Jethro's Braindump

The Learning Problem

In Machine Learning, an agent is said to be learning if it improves its performance P on task T based on experience/observations/data E. T must be fixed, P must be measurable, E must exist. See Learning agents.

Types of Learning

Active vs Passive Learning

An active learner interacts with the environment at training time, (e.g. by posing queries or performing experiments), while a passive learner only observes the information provided by the environment.

Online vs Batch Learning

In online learning, the hypothesis has to be updated each time a new label is received.

Reinforcement Learning

Each action in a state has an associated cost and a probability distribution of the next state.

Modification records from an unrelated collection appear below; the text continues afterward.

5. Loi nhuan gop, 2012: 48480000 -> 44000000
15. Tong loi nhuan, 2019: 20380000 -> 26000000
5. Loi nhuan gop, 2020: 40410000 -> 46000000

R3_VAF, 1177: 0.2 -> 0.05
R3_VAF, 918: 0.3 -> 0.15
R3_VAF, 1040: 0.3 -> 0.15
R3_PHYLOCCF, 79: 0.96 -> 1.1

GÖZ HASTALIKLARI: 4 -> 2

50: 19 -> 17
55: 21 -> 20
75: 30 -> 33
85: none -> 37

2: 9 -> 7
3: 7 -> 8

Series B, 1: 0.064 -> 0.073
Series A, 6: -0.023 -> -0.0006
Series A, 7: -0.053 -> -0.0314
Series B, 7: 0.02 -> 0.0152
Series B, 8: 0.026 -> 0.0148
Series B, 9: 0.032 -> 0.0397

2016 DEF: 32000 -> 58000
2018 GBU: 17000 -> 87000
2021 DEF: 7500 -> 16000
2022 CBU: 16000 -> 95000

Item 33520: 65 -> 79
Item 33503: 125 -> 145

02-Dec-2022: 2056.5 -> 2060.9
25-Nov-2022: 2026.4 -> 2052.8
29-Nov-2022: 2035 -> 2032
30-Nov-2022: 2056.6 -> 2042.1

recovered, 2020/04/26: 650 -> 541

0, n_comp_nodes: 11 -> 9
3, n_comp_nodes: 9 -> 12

Goal is to learn a policy (mapping from state to action) that minimizes the sum of expected current and future costs.

Supervised Learning

Since learning involves an interaction between the learner and the environment, one can divide tasks according to the nature of that interaction.

Supervised learning describes a scenario in which the training examples contain significant information that is missing in the unseen “test examples”. In unsupervised learning, there is no distinction between the training and test data. The goal is to come up with some summary, or compressed version of that data.

Measure of success

A loss function helps measure our success. Given a set \(H\) of hypothesis of models, and a domain \(Z\), let \(l\) be a function from \(H \times Z\) to non-negative real numbers \(l: H \times Z \rightarrow \mathbb{R}_{+}\).

The risk function is the expected loss of the hypothesis,

\begin{equation*} L_D(h) = E_{z \sim D}[l(h,z)] \end{equation*}

We are interested in finding a hypothesis \(h\) that has a small risk, or expected loss, typically using Empirical Risk Minimization.

Assumptions Made ⚠

  1. One common assumption is that the data in the data generation process is independently and identically distributed (IID), according to the distribution \(D\).

Q: Given a large enough training set, do you expect the long term test error to be similar to the training error?

  • If IID, then yes
  • If not, there is likely dependencies, but under certain conditions, yes.
    • If sampling mixes well, it will not take long for D’ to look like a steady set distribution.
  • If dependencies are exploited, there is a possibility of attaining lower training and test error.

Is Learning Feasible?

The target function \(f\) that we want to learn is unknown. The performance of a hypothesis on the training set \(D\) tells us nothing about the performance on the data outside of \(D\).

As long as \(f\) is unknown, knowing \(D\) cannot exclude any patterns of \(f\) outside of \(D\), and the predictions of \(g\) would be meaningless.

Probabilistic View

If we accept a probabilistic answer, that is \(D\) tells us something likely about \(f\) outside of \(D\), then learning is feasible, only with a small price.

Learning a hypothesis \(g\) approximates the target function \(f\) well, i.e. \(E_{out}(g) \approx 0\). However, probabilistic analysis via Hoeffding’s Inequality gives \(E_{out}(g) \approx E_{in}(g)\). Therefore, we still need to ensure \(E_{in}(g) \approx 0\).